About this task: Give a single number in reply. It is the count of lines below that contain the string "Redditch".

Exercise input:
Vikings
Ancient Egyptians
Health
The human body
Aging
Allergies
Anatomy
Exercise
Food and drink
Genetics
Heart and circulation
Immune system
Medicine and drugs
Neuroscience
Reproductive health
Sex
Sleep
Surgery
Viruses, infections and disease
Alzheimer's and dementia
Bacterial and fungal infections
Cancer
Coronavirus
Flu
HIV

* * *

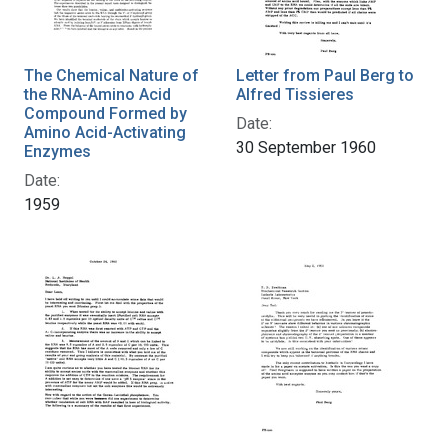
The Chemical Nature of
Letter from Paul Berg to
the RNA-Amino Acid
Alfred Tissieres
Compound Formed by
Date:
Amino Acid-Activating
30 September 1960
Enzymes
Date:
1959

==

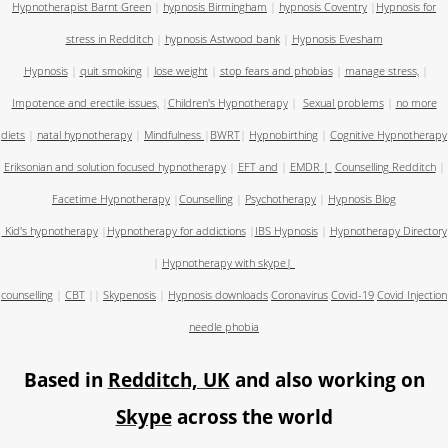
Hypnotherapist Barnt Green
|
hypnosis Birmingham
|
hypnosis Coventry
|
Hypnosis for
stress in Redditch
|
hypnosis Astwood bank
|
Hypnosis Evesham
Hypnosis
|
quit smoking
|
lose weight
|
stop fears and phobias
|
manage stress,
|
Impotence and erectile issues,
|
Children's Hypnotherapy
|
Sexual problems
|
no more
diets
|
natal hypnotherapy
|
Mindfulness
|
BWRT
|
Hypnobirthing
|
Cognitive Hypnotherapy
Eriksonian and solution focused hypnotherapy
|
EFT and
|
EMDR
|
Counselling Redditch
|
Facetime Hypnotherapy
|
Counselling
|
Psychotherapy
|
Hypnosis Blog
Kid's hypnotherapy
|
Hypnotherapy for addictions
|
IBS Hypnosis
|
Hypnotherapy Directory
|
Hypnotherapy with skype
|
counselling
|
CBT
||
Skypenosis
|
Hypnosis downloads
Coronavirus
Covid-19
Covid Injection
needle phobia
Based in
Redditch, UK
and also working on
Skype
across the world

Finished exercise: 3